Sunday, June 26, 2011
Accentuating the positive
There’s a Compass program on ABC TV tonight that looks interesting. Maybe I’ll be disappointed, but I hope not.
Look at that – I just made that appear to be negative. Yet the program’s this:
Broadcasting 10.00 pm on ABC1 (Channel 2)
COMPASS: ACCENTUATE THE POSITIVE
Explores whether a school's controversial experiment will provide a way forward to help future generations of teenagers grow up to become happier, more resilient and compassionate human beings.
I could have put what I said in my opening paragraph much more positively.
But this is what we do. We can easily fall into the trap of negativity and spread it like a cloud of doom.
I remember in my first year of teaching, I had a brother and sister in the same Grade 4 class. They were twins.
In my defence for what I’m going to tell you, I was just 18 years old, in my very first few weeks of being a full-time teacher.
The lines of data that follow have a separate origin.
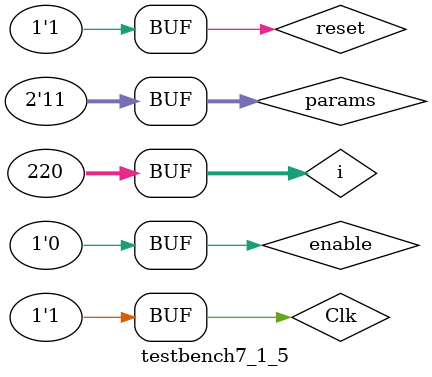
<source format=v>
module testbench7_1_5(
);
    reg reset, enable, Clk;
    wire [2:0] Count_Contents;
    integer i;
    reg [1:0] params;
    
    modified_counter DUT (.reset(reset), .enable(enable), .Clk(Clk), .Count_Contents(Count_Contents));
    
    initial 
    begin
        for (i = 0; i < 220; i = i + 1)
        begin
            if (i == 0)
                begin
                reset <= 0;
                enable <= 1;
                Clk = 0;
                params <= i;
                end
            else if (i % 5 == 0)
                begin
                #1 Clk <= !Clk;
                end
            else
                #1 params = i;
                if (i == 205)
                    enable = 0;
                if (i == 215)
                    reset = 1;
                end
                end
endmodule


</source>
I was also cranky with the little girl because it seemed obvious to me that she was making less effort at a particular task than she should have, while her brother was doing an excellent job.
So, be gentle with me.
I said to her, ‘Come on now! You’re not doing this half as well as your brother!’
Yes, yes, I know, I know, I KNOW!! It was the last thing I should have said, and I knew that the second after it came out of my mouth. I looked at her face and it told me so. Instead of spurring her on through competition, the effect was the opposite. The tears welled up in her eyes and she looked as if I’d slapped her face. I knew in an instant that this girl, who, it must be said, was not as smart as her brother, had spent her life being compared with him negatively, and here was her teacher saying exactly the same thing as everyone else in her life.
For her, it was a betrayal, and we both knew it. If I could have taken the words back by biting off the tip of my tongue, I reckon I would have done it. Hmmm – well, just about....
I couldn’t take it back. Karma doesn't work that way. It's a process that can only go forward because there's no UNDO or REWIND button. Yet at the same time I didn’t want to let her feel that tears were the way to go to get special favour in comparisons with her brother. I never compared them in any way again.
But I did make sure that when she achieved at some task when trying to perform well, she got plenty of praise and assurance, and before long, she showed no sign of the crippling effect that the constant unfavourable comparison had made in her life. Without her being conscious of it, I also gave her strategies for dealing with possible unfair comparisons at home, by focussing on her strengths in areas where brother and sister could not possibly compete.
Oddly enough, this made me aware that in assessing undergraduate essays as a university lecturer, especially for students in first year, I should be careful not to shatter a student’s confidence in comments I wrote on their essays. Remembering my first feeble attempt at an essay and Devahuti’s compassion, I always looked for something positive, however small, to begin my comments, so that I could write on the problem areas while they could bask in that ray of sunshine, however feeble it might be.
I always said that a student was entitled to make one mistake, even if it was a doozy, but was not entitled to repeat it once it was pointed out to them clearly. God knows we all make mistakes, and continue to do so throughout life. (Well, they SEEM to be mistakes anyway, but they sometimes teach us very positive lessons. Let's not talk of matters of right and wrong just now....)
I wonder if that’s the approach on the ABC program tonight? Let’s see.